I think the main reason it became valued among metalheads is because it's not a "mainstream" list, of the kind promoted by the music industry, every year the same people... I go to great lengths to find out great music. Often enough, a band which I think deserves to be on the top 20 list may be relatively unknown in mainstream media, and both the bands and fans seem to find value in this and thank me for it.
Check out the end-of-year list for 2021. You may find something you like. I particularly recommend the top ranked album on that list, Thy Catafalque!
My main hope is that it will be clear from the page's history that I've been involved from the very start, and the new "owner's" actions will look as suspicious to a real human as they do to me!
In the meantime, I've updated my blog to mention this discussion, proving at least the blog part of my ownership :)
https://metalised.wordpress.com/2022/01/27/metalised-faceboo...
(hopefully, this, and the fact that the now deleted page used to point to this page for the last 10 years should be enough!)
The person who has taken ownership would have different machine fingerprint info.
So Facebook should be able to confirm you have been the main uploader for quite some time.
It was small page so I went with it, granted role (I will not go into specifics for obvious reasons) and waited... as soon as he got the role, he (or maybe someone helping him) claimed my page from another account and confirmed with this newly granted role by me, quickly removed me and merged it into bigger page.
As I was looking at it I actually managed to click "Cancel" button several times when he was sending claims and made it as troublesome as possible but eh.
It is a loophole that Facebook has not closed yet, I tried to inform them but tools are really rare for that.

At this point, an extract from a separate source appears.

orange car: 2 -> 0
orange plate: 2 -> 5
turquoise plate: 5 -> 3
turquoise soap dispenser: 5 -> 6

(both what you say, and that Facebook support actually gets back to me sometime this year!)
I think they simply 'claimed' the page, and because it's was a community page with no 'business' associated with it in the account, they managed to use Facebook's automated 'claim this page for your business' processes to their advantage. Which obviously is a scam, but a hard one to contest when there's no human you can get hold of at Facebook to point it out.
My previous posts (see the older HN links on my post above) have some more details about the chronology of the "hack" (if that's even the right word for it) and how the scammers tried to capitalise on it.

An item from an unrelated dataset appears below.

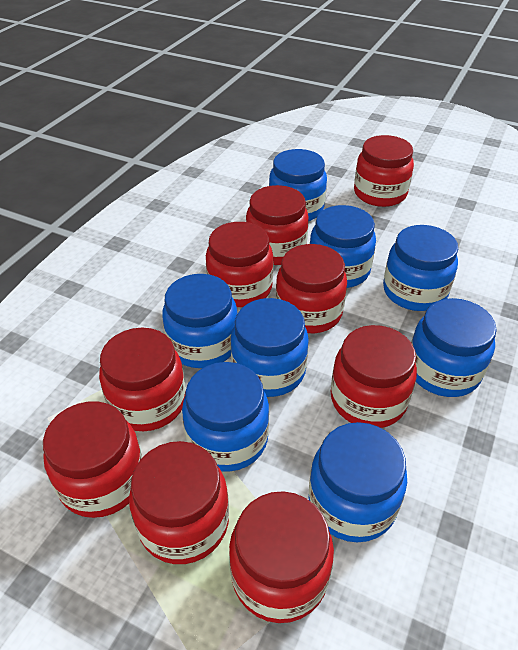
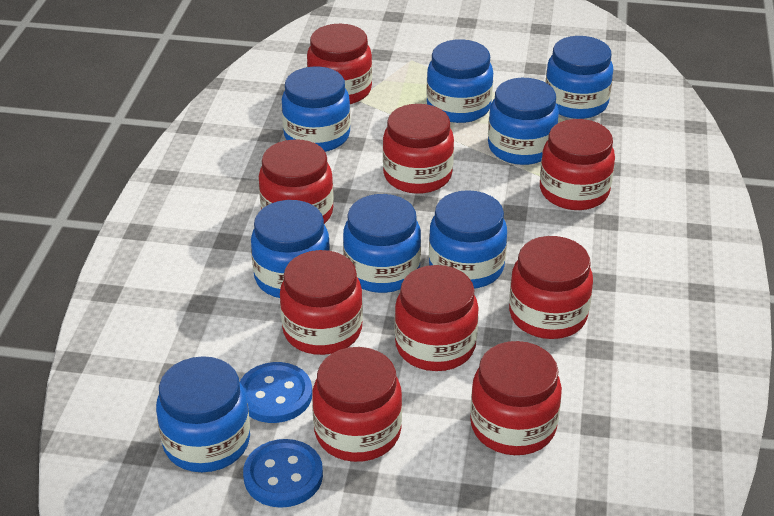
blue button: 0 -> 2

Obviously I've changed all my passwords just in case though...
I would expect that as a host I just need to focus on configuring and maintaining instead of learning to build a website, for example, it sounds like hosting vpn using Wireguard.

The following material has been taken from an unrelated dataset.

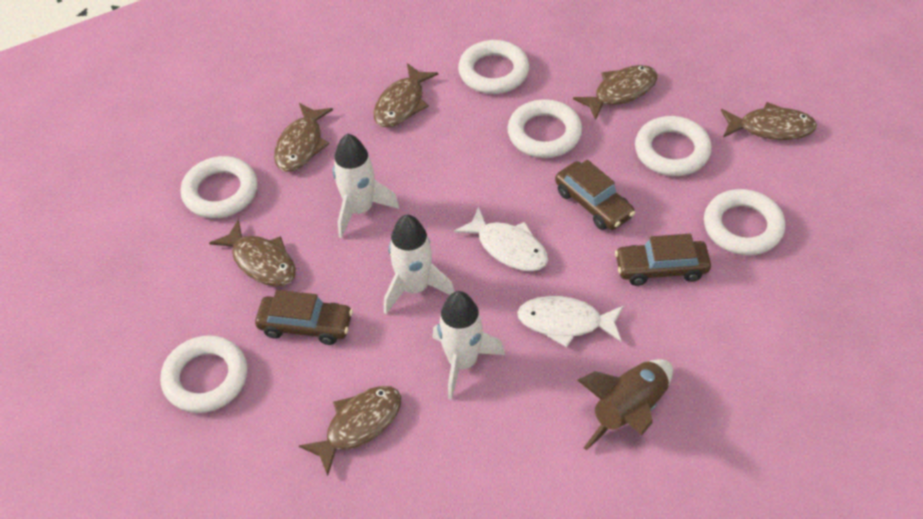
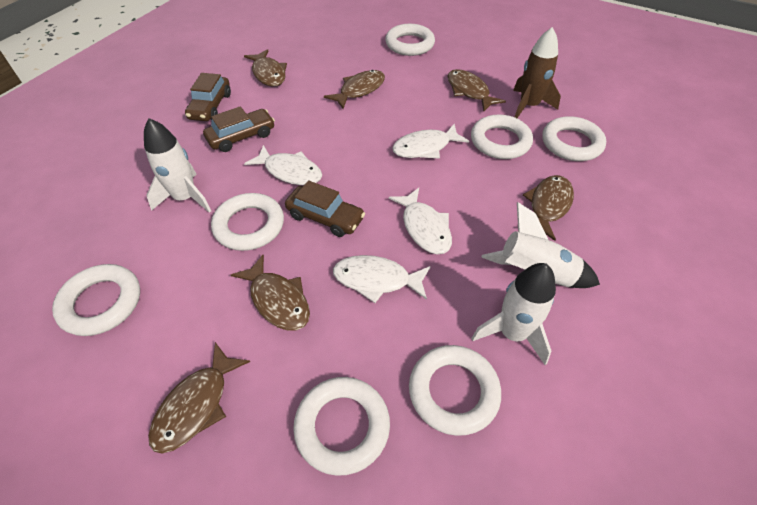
white fish: 2 -> 4
white ring: 6 -> 7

On the other hand, I wonder if that really makes it better off than to use fb/discord, since if fb/discord is vulnerable to hack, so is my own hosted one.
Mastodon is a safe bet
There is also Pleroma, GNU social and Diaspora
https://alternativeto.net/category/social/social-network/?pl...
Thank you everyone for your support and vivid discussion. I hope this manages to reach the right eyeballs eventually!
----
Further update: I can't edit the post itself anymore, but someone from Meta reached out! Thank you so much, kind stranger, and thank you HN! You rock!
I hate that justice is a PR battle.
These reviews get cross-posted on the facebook page, and tend to be very popular, both by fans and featured bands alike.
I found this out when someone did it to me. I had an account that I only used for moderation duties. I didn’t need to post on it. My community was doing just fine.
Well, Reddit transferred it to someone else and they turned it into an SEO spam generator.